Repeat the listing that follows exactly, please.
Top of Entries provided
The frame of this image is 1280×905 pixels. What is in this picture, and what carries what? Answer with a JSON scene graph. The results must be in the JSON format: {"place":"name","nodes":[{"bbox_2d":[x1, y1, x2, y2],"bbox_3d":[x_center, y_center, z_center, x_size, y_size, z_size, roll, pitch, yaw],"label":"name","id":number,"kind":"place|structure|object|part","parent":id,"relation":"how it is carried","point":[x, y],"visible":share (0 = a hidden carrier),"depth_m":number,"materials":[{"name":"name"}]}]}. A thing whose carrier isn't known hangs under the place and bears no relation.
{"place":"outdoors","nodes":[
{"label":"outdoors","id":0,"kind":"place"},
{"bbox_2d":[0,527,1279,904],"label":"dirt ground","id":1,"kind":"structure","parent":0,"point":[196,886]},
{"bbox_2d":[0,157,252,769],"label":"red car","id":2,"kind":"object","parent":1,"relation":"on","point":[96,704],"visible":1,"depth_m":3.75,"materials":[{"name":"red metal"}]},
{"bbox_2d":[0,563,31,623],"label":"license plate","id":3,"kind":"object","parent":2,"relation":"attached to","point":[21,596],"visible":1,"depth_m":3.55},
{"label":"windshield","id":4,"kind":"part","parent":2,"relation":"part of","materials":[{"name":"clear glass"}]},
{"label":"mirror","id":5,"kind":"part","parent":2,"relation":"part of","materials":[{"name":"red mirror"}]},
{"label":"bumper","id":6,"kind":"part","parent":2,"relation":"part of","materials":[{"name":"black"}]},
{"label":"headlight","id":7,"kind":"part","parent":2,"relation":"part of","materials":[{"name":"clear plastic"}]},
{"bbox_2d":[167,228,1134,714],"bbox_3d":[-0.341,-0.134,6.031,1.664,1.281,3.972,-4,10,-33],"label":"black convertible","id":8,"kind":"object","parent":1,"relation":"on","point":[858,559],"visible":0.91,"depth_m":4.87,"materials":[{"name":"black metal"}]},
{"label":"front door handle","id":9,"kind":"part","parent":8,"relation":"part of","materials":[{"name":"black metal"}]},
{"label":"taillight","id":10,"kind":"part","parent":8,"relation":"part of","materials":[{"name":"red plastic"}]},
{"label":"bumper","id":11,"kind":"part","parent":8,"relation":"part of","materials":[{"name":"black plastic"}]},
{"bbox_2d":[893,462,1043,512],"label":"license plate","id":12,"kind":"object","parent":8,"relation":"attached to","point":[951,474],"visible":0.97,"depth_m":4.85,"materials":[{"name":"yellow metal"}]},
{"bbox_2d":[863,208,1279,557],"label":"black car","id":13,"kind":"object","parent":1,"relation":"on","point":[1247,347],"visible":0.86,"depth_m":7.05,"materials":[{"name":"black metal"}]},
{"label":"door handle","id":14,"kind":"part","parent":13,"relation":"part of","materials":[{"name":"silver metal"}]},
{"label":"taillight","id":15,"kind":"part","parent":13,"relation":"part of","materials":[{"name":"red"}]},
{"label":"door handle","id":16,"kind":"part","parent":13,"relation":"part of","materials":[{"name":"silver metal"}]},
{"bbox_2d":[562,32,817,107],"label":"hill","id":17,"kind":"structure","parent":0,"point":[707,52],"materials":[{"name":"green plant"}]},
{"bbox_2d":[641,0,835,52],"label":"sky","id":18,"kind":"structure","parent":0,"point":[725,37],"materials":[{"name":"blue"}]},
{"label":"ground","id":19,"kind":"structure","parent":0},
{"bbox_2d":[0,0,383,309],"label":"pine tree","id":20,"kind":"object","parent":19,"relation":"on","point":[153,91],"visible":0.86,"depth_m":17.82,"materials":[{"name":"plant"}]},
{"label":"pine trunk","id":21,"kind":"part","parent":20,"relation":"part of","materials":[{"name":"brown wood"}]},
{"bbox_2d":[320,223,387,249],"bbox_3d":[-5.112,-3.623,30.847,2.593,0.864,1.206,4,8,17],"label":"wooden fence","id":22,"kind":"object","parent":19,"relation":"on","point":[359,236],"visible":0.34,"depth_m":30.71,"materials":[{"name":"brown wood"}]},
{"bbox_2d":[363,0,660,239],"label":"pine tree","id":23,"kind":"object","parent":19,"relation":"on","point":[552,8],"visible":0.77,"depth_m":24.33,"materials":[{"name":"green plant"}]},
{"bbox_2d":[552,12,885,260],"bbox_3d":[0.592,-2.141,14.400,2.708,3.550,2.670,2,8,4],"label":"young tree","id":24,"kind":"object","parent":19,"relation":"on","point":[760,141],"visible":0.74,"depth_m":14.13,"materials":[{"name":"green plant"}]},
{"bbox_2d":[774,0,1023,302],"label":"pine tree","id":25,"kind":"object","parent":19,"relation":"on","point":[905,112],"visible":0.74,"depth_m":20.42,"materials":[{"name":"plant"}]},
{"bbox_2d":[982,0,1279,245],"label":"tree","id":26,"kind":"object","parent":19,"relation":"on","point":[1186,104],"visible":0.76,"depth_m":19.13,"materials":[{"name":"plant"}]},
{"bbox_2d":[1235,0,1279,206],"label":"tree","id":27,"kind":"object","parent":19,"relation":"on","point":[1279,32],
Bottom of Entries provided
### Solved exercise
The frame of this image is 1280×905 pixels. What is in this picture, and what carries what? Answer with a JSON scene graph. The results must be in the JSON format: {"place":"name","nodes":[{"bbox_2d":[x1, y1, x2, y2],"bbox_3d":[x_center, y_center, z_center, x_size, y_size, z_size, roll, pitch, yaw],"label":"name","id":number,"kind":"place|structure|object|part","parent":id,"relation":"how it is carried","point":[x, y],"visible":share (0 = a hidden carrier),"depth_m":number,"materials":[{"name":"name"}]}]}. A thing whose carrier isn't known hangs under the place and bears no relation.
{"place":"outdoors","nodes":[
{"label":"outdoors","id":0,"kind":"place"},
{"bbox_2d":[0,527,1279,904],"label":"dirt ground","id":1,"kind":"structure","parent":0,"point":[196,886]},
{"bbox_2d":[0,157,252,769],"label":"red car","id":2,"kind":"object","parent":1,"relation":"on","point":[96,704],"visible":1,"depth_m":3.75,"materials":[{"name":"red metal"}]},
{"bbox_2d":[0,563,31,623],"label":"license plate","id":3,"kind":"object","parent":2,"relation":"attached to","point":[21,596],"visible":1,"depth_m":3.55},
{"label":"windshield","id":4,"kind":"part","parent":2,"relation":"part of","materials":[{"name":"clear glass"}]},
{"label":"mirror","id":5,"kind":"part","parent":2,"relation":"part of","materials":[{"name":"red mirror"}]},
{"label":"bumper","id":6,"kind":"part","parent":2,"relation":"part of","materials":[{"name":"black"}]},
{"label":"headlight","id":7,"kind":"part","parent":2,"relation":"part of","materials":[{"name":"clear plastic"}]},
{"bbox_2d":[167,228,1134,714],"bbox_3d":[-0.341,-0.134,6.031,1.664,1.281,3.972,-4,10,-33],"label":"black convertible","id":8,"kind":"object","parent":1,"relation":"on","point":[858,559],"visible":0.91,"depth_m":4.87,"materials":[{"name":"black metal"}]},
{"label":"front door handle","id":9,"kind":"part","parent":8,"relation":"part of","materials":[{"name":"black metal"}]},
{"label":"taillight","id":10,"kind":"part","parent":8,"relation":"part of","materials":[{"name":"red plastic"}]},
{"label":"bumper","id":11,"kind":"part","parent":8,"relation":"part of","materials":[{"name":"black plastic"}]},
{"bbox_2d":[893,462,1043,512],"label":"license plate","id":12,"kind":"object","parent":8,"relation":"attached to","point":[951,474],"visible":0.97,"depth_m":4.85,"materials":[{"name":"yellow metal"}]},
{"bbox_2d":[863,208,1279,557],"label":"black car","id":13,"kind":"object","parent":1,"relation":"on","point":[1247,347],"visible":0.86,"depth_m":7.05,"materials":[{"name":"black metal"}]},
{"label":"door handle","id":14,"kind":"part","parent":13,"relation":"part of","materials":[{"name":"silver metal"}]},
{"label":"taillight","id":15,"kind":"part","parent":13,"relation":"part of","materials":[{"name":"red"}]},
{"label":"door handle","id":16,"kind":"part","parent":13,"relation":"part of","materials":[{"name":"silver metal"}]},
{"bbox_2d":[562,32,817,107],"label":"hill","id":17,"kind":"structure","parent":0,"point":[707,52],"materials":[{"name":"green plant"}]},
{"bbox_2d":[641,0,835,52],"label":"sky","id":18,"kind":"structure","parent":0,"point":[725,37],"materials":[{"name":"blue"}]},
{"label":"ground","id":19,"kind":"structure","parent":0},
{"bbox_2d":[0,0,383,309],"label":"pine tree","id":20,"kind":"object","parent":19,"relation":"on","point":[153,91],"visible":0.86,"depth_m":17.82,"materials":[{"name":"plant"}]},
{"label":"pine trunk","id":21,"kind":"part","parent":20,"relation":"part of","materials":[{"name":"brown wood"}]},
{"bbox_2d":[320,223,387,249],"bbox_3d":[-5.112,-3.623,30.847,2.593,0.864,1.206,4,8,17],"label":"wooden fence","id":22,"kind":"object","parent":19,"relation":"on","point":[359,236],"visible":0.34,"depth_m":30.71,"materials":[{"name":"brown wood"}]},
{"bbox_2d":[363,0,660,239],"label":"pine tree","id":23,"kind":"object","parent":19,"relation":"on","point":[552,8],"visible":0.77,"depth_m":24.33,"materials":[{"name":"green plant"}]},
{"bbox_2d":[552,12,885,260],"bbox_3d":[0.592,-2.141,14.400,2.708,3.550,2.670,2,8,4],"label":"young tree","id":24,"kind":"object","parent":19,"relation":"on","point":[760,141],"visible":0.74,"depth_m":14.13,"materials":[{"name":"green plant"}]},
{"bbox_2d":[774,0,1023,302],"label":"pine tree","id":25,"kind":"object","parent":19,"relation":"on","point":[905,112],"visible":0.74,"depth_m":20.42,"materials":[{"name":"plant"}]},
{"bbox_2d":[982,0,1279,245],"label":"tree","id":26,"kind":"object","parent":19,"relation":"on","point":[1186,104],"visible":0.76,"depth_m":19.13,"materials":[{"name":"plant"}]},
{"bbox_2d":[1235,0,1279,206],"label":"tree","id":27,"kind":"object","parent":19,"relation":"on","point":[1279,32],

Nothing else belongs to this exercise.